Given passage:
I even wrote a parable concerning Nietzsche’s view of the world. If there truly is no king and no castle to throw our stones at, then why not forge our own destiny that is free from any moral obligation? Why not move beyond good and evil? Who cares if I oppress people? Why should I pay heed to any supposed obligation in the first place?
A Solution To Kelly’s Dilemma
Kelly is faced with a dilemma, he must either abandon nihilism in order to support social causes, or he must abandon social causes in order to support nihilism. He cannot do both, as both are mutually exclusive. If he abandons nihilism then he must embrace that there is a purpose to the universe. To accept purpose is also an acceptance of Theism (all other choices can be reasoned out), and to accept Theism means there are moral laws we are supposed to follow. Thus, not all groups would be acceptable and we couldn’t achieve the heterogeneity Kelly desires. This is not to say that theism promotes a mundane culture that has no differences, but instead allows for differences within ethical combines.
The other horn of the dilemma is for Kelly to embrace nihilism and abandon his concern for the other. When he sees the child dying of AIDS in Africa he cannot call for us to help the child because this would make us a slave to the child. We would lose our will in the process and if we lose our will then we cannot transcend the absurdity of this world. Furthermore, even if Kelly takes the logical leap from “purposelessness” to acting as though there is a purpose, on what grounds does he force us to partake in him with this leap? While he might give into his obligation, why should the US government or a private organization or his best friend? Why should we become slaves to both Kelly and the child? If that child’s suffering won’t even matter when the universe dies out and entropy takes over, then why should I care now?
The above might sound cold-hearted, but that is its intention. One could argue that we all feel the sense of obligation and therefore it’s absurd to deny it. But the fact is, we don’t all feel that sense of obligation. If we did, there would be no starvation, no genocide, no exploitation, no violence, and so on. We must sometimes be told that what we are doing is wrong. While a sense of ethics is known a priori, not all ethical codes are known a priori and therefore we must learn them.

Data extracts:
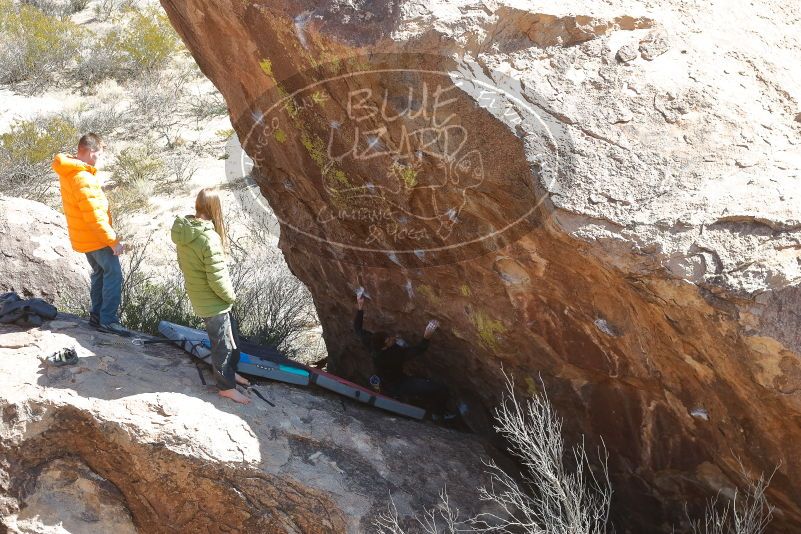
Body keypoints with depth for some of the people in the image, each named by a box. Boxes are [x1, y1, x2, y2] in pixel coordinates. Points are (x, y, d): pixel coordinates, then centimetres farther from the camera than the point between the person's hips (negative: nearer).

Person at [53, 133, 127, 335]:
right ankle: (108, 320, -2)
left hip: (82, 236, 10)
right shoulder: (83, 179, -28)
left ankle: (97, 315, 28)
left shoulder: (67, 172, 3)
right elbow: (95, 217, -27)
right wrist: (113, 241, -20)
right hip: (96, 237, -10)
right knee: (113, 275, -3)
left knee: (99, 273, 21)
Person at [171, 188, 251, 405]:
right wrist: (230, 296, -9)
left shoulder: (183, 231, -6)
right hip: (212, 301, -8)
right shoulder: (209, 238, -32)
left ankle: (229, 371, 45)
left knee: (225, 337, 26)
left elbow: (183, 264, 7)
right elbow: (217, 278, -27)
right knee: (221, 343, 11)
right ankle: (226, 386, 27)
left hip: (196, 295, 8)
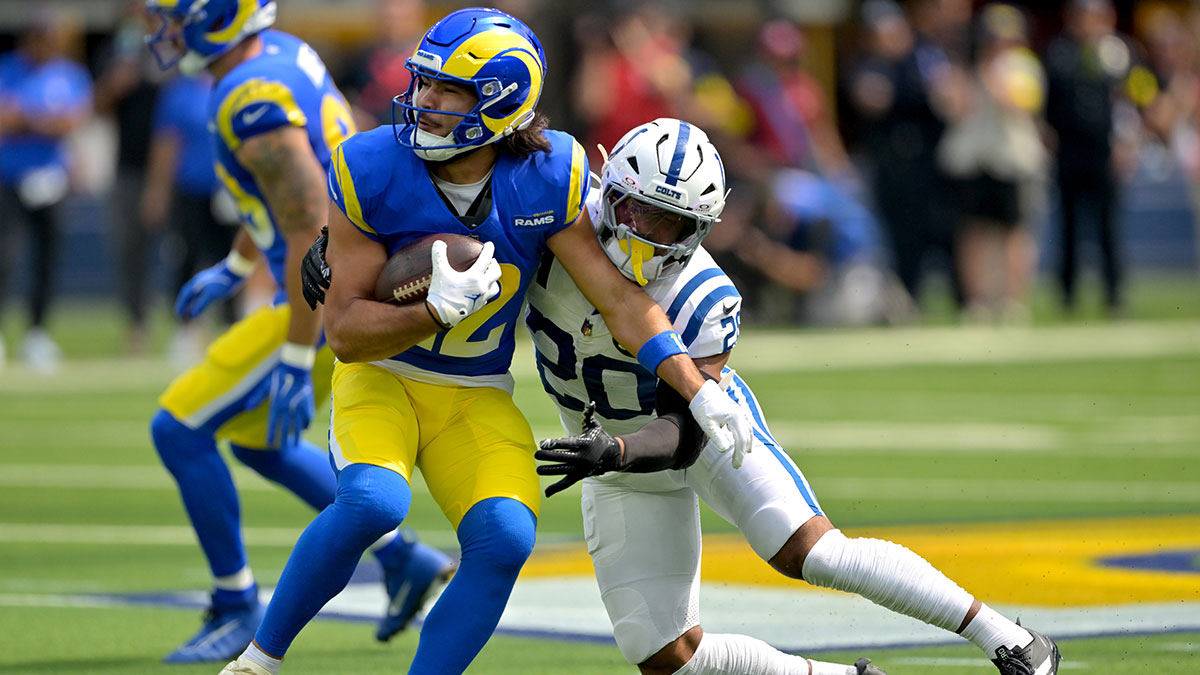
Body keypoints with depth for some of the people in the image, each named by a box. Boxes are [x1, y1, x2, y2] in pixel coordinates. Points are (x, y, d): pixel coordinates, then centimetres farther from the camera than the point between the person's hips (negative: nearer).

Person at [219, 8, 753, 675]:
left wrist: (700, 393, -18)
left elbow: (622, 300, -9)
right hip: (381, 375, -3)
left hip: (477, 397, 3)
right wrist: (438, 313, -32)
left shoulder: (547, 179, -12)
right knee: (371, 502, -30)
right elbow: (345, 331, -15)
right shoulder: (371, 172, -18)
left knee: (505, 541, -21)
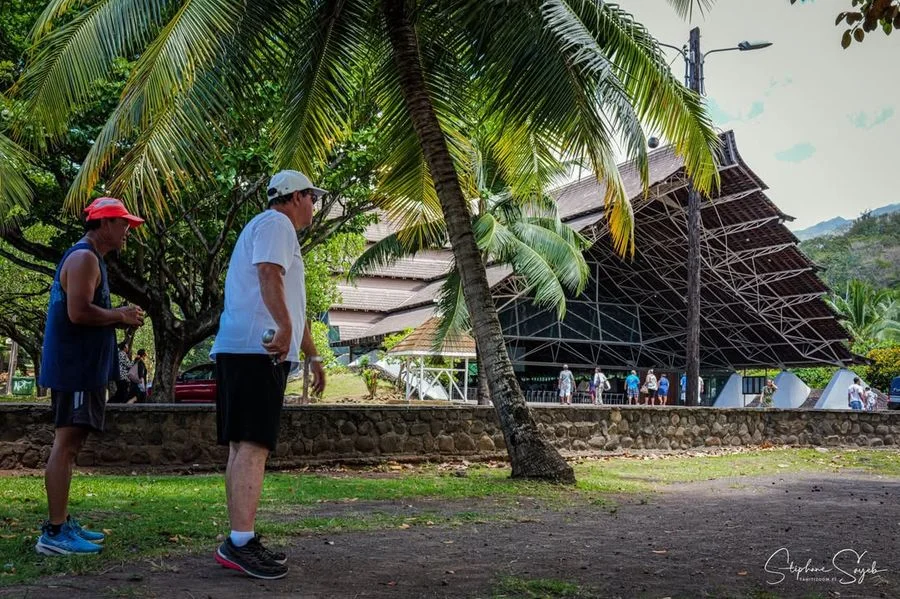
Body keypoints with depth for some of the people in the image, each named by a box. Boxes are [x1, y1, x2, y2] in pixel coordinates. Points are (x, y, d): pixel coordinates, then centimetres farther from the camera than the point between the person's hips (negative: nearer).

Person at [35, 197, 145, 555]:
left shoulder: (88, 258, 20)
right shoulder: (84, 258, -13)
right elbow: (78, 312, -24)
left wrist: (120, 318, 10)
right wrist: (121, 317, -11)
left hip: (80, 368, 11)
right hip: (75, 369, -11)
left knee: (69, 444, 13)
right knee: (66, 445, -10)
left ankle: (62, 524, 20)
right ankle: (54, 533, -8)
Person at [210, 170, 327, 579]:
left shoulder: (275, 229, 30)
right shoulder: (276, 223, -1)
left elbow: (293, 304, 34)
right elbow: (268, 274, -21)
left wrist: (312, 354, 37)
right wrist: (285, 329, -30)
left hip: (240, 350, 10)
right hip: (257, 350, -10)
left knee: (243, 446, 8)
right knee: (253, 445, -15)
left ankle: (239, 541, 11)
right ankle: (240, 542, -19)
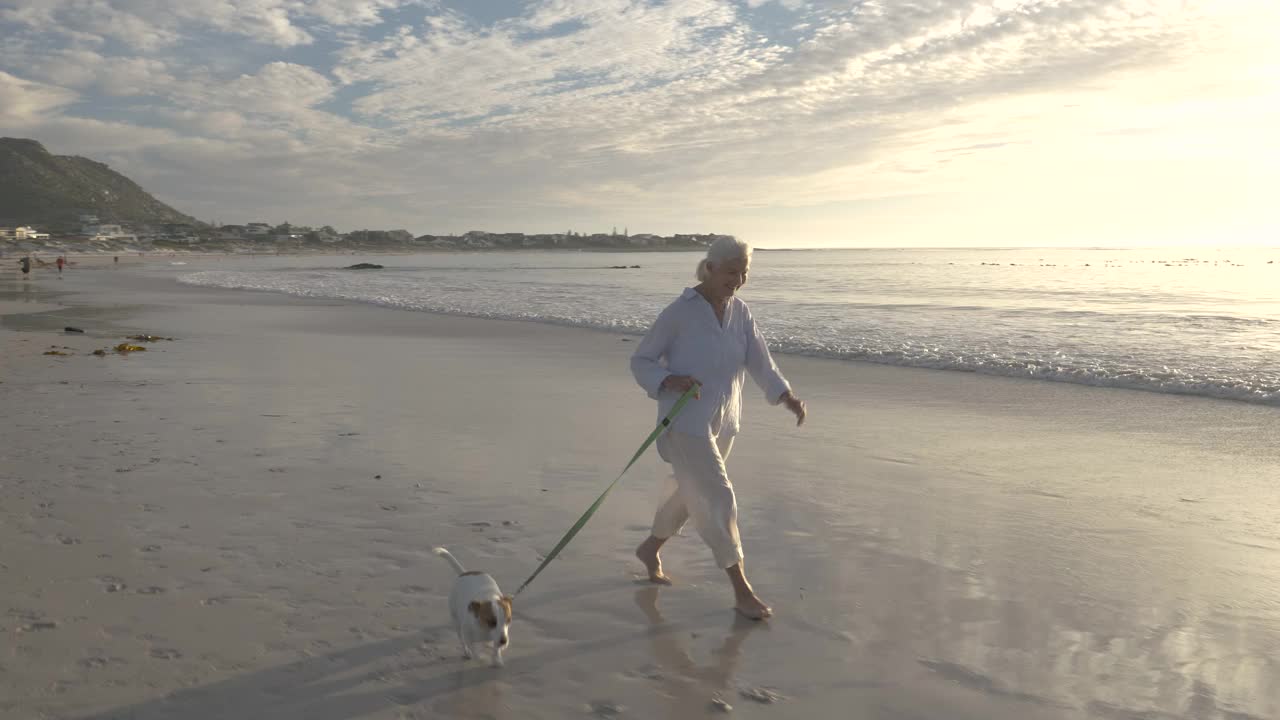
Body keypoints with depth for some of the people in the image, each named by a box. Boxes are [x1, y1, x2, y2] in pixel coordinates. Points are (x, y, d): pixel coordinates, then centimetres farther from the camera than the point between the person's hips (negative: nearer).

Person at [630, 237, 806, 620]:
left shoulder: (740, 312, 3)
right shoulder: (679, 312, -13)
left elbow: (760, 362, -6)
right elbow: (640, 361, -6)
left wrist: (788, 396, -23)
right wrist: (670, 380, -26)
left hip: (722, 422, 7)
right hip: (686, 422, -7)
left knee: (693, 494, 21)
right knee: (719, 499, -8)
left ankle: (650, 548, 46)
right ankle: (742, 590, 4)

Required action 1: According to the essay on nihilism, why would not all groups be acceptable if Kelly abandoned nihilism? Answer in one to three sentences.
Required action 2: In the records, copy out the stretch from the line containing "left elbow: (293, 304, 34)" through the line containing "right elbow: (640, 361, -6)", without including any picture markers.
The records are unrelated to the essay on nihilism.

Exercise output 1: Abandoning nihilism means accepting that the universe has a purpose, which the essay treats as accepting Theism. Theism brings moral laws we are supposed to follow, so not every group would be acceptable and Kelly's desired heterogeneity could not be achieved.

Exercise output 2:
left elbow: (293, 304, 34)
right elbow: (268, 274, -21)
left wrist: (312, 354, 37)
right wrist: (285, 329, -30)
left hip: (240, 350, 10)
right hip: (257, 350, -10)
left knee: (243, 446, 8)
right knee: (253, 445, -15)
left ankle: (239, 541, 11)
right ankle: (240, 542, -19)
Body keypoints with depth for some of the people in the image, each named by a box. Boxes are [x1, y1, x2, y2] in pixel coordinates. Points are (x, y, d): pixel coordinates, then centimetres farther from the camera than the point between the person's hips (negative: nearer).

Person at [630, 237, 806, 620]:
left shoulder: (740, 312, 3)
right shoulder: (679, 312, -13)
left elbow: (760, 362, -6)
right elbow: (640, 361, -6)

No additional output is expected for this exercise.